In other words, its purpose is only to determine, on an examination of the record, whether the inferior Tribunal has exceeded its jurisdiction or has not proceeded in accordance with the essential requirements of the law which it was meant to administer. Reference in this regard may be had to the judgment of the Supreme Court in the case of Nagendra Nath Bora and another -vs. Commissioner of Hills Division and Appeals, Assam and others; AIR 1958 SC 398.
14. Viewed in light of the above settled legal propositions, this Court, upon considering the contentions advanced finds at the outset no justified reason to interfere with the impugned order. Nothing has been demonstrated by either party to show as to if any jurisdictional error was committed by the Courts below or that the impugned order contains any perverse findings.
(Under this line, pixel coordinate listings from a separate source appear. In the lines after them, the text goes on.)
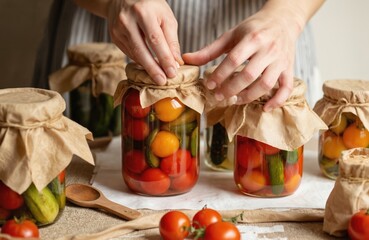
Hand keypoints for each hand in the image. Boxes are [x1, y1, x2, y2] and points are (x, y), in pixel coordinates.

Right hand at [107, 0, 182, 84]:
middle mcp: (127, 20)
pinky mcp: (114, 36)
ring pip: (134, 54)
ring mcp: (118, 29)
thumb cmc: (150, 6)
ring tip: (158, 77)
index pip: (155, 40)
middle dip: (153, 69)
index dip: (164, 58)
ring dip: (147, 67)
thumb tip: (176, 62)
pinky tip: (148, 67)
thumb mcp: (165, 17)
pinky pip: (129, 53)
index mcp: (143, 12)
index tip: (172, 72)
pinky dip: (140, 61)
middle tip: (162, 82)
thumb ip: (171, 39)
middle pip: (141, 50)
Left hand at [183, 6, 303, 110]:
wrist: (283, 20)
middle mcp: (268, 49)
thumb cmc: (254, 28)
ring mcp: (280, 60)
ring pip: (266, 84)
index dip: (220, 74)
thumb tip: (187, 59)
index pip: (234, 60)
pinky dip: (278, 100)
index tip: (209, 85)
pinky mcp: (289, 68)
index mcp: (252, 38)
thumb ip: (209, 50)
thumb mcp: (231, 35)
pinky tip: (265, 109)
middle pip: (249, 74)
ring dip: (249, 96)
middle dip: (231, 89)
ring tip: (235, 100)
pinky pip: (286, 88)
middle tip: (219, 96)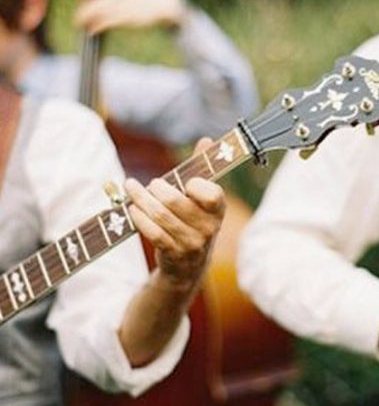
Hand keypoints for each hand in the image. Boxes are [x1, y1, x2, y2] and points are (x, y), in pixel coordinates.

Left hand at [75, 0, 185, 34]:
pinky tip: (92, 32)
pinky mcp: (124, 18)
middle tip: (79, 19)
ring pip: (93, 11)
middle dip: (82, 10)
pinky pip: (103, 22)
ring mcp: (118, 5)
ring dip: (84, 19)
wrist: (167, 4)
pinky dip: (95, 27)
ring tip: (84, 27)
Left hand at [124, 139, 224, 291]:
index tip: (185, 183)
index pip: (212, 194)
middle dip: (155, 189)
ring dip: (140, 199)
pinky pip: (152, 232)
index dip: (195, 186)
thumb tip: (206, 140)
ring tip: (131, 188)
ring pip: (160, 216)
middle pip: (175, 202)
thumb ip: (202, 170)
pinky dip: (139, 217)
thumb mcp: (201, 199)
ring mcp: (192, 243)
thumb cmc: (193, 221)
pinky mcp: (174, 254)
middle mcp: (209, 228)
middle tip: (148, 184)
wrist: (188, 265)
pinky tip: (132, 208)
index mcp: (218, 210)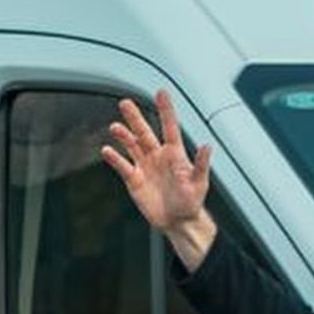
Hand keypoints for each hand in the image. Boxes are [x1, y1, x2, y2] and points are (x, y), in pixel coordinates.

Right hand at [102, 89, 216, 261]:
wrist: (178, 221)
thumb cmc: (192, 201)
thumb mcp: (199, 183)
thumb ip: (201, 164)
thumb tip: (207, 145)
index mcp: (175, 154)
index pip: (169, 127)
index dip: (166, 110)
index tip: (161, 92)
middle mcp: (158, 156)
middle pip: (144, 132)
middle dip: (135, 118)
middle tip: (125, 103)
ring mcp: (145, 166)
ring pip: (131, 145)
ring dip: (123, 136)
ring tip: (115, 127)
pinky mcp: (134, 179)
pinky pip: (123, 166)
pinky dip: (115, 158)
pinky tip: (107, 150)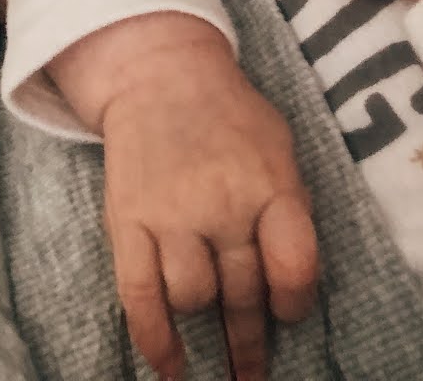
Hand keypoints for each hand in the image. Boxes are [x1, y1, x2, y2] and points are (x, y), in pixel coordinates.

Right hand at [56, 17, 317, 380]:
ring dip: (206, 329)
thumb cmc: (230, 115)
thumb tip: (294, 276)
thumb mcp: (278, 146)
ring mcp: (171, 213)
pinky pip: (140, 296)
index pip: (294, 265)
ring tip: (215, 354)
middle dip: (250, 340)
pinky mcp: (128, 221)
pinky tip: (171, 367)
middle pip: (242, 292)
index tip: (288, 313)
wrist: (161, 72)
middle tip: (252, 371)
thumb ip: (289, 207)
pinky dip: (155, 339)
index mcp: (270, 183)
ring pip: (194, 297)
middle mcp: (222, 202)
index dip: (294, 302)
15. Nevertheless, the matter having once being remitted to the appellate Court, this Court has examined the impugned order to ascertain as to if the specific directions of this Court was followed or not. As already stated in the earlier Writ Petition, a coordinate Bench of this Court remitted the matter to the appellate authority specifically to take into consideration the requirement of the petitioners (parents) vis-à-vis the capacity of the son to pay. Reading of the impugned order reveals that the appellate authority has taken pain to ascertain both issues meticulously. The report of the Tahasildar, Mahanga has been relied upon by the appellate authority. It has not been shown as to how such report is wrong or that the same suffers from the vice of bias or prejudice. Moreover, this Court finds that in the earlier order before remand, the son had expressed his willingness to pay Rs.3,000/- each to his parents. This, obviously binds him as he cannot take a different stand now.
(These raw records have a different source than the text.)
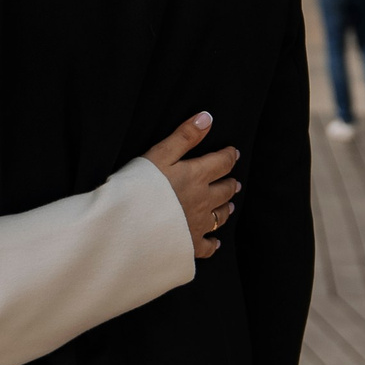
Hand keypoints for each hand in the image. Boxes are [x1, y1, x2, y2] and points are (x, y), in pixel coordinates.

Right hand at [144, 112, 241, 258]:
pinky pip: (207, 246)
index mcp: (196, 176)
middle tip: (234, 181)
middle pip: (224, 190)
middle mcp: (203, 200)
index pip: (221, 163)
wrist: (129, 223)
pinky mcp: (189, 244)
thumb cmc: (140, 185)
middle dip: (230, 183)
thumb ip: (184, 136)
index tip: (234, 153)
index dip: (229, 156)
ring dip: (226, 208)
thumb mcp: (160, 154)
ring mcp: (198, 224)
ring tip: (230, 205)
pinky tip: (215, 243)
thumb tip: (207, 118)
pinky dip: (214, 244)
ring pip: (220, 215)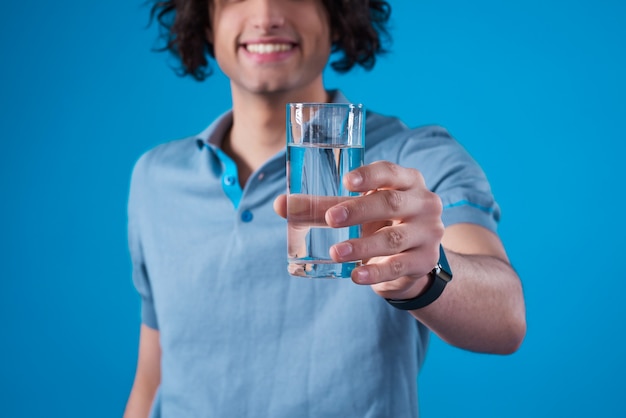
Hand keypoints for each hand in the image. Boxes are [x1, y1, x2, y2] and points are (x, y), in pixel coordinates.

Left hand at [274, 161, 443, 299]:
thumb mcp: (356, 210)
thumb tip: (281, 205)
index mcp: (406, 181)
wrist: (409, 258)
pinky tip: (355, 275)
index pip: (390, 172)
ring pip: (393, 238)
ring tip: (335, 252)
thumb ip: (322, 206)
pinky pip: (398, 266)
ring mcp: (428, 233)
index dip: (369, 175)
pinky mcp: (424, 261)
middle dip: (359, 210)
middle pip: (391, 203)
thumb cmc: (378, 221)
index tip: (346, 181)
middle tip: (331, 219)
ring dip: (362, 245)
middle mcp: (423, 203)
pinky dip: (375, 272)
16. Thus, this Court finds no justified reason to interfere with the impugned order. However, it is seen that the appellate Court, after referring to the provision under Section (4) (1) of the 2007 Act held that the parents are not satisfactorily covered under the same. If such was the case, then the question of awarding any maintenance at all did not arise. Secondly, the appellate Court has cast aspersion on the parents for misutilizing the Act with ulterior motive. In the considered view of this Court, the same was uncalled for and unwarranted, as nothing was placed before the appellate authority to justify such observations. The Act provides the right to claim maintenance which may succeed or fail depending on the evidence adduced. No other intention can be attributed, that too without any evidence to a party claiming maintenance. The observations in paragraph-12 that “the respondents are not satisfactorily covered under the provisions as envisaged under Section 4 (1) of the Maintenance and
Welfare of Parents and Senior Citizens Act, 2007” and the entire observations made in paragraph-13 are hereby expunged from the impugned order.
17. In the final analysis, both the Writ Petitions are found to be devoid of merit for which both are dismissed. However, the observations in the impugned order, as referred to in the previous paragraph, stand expunged.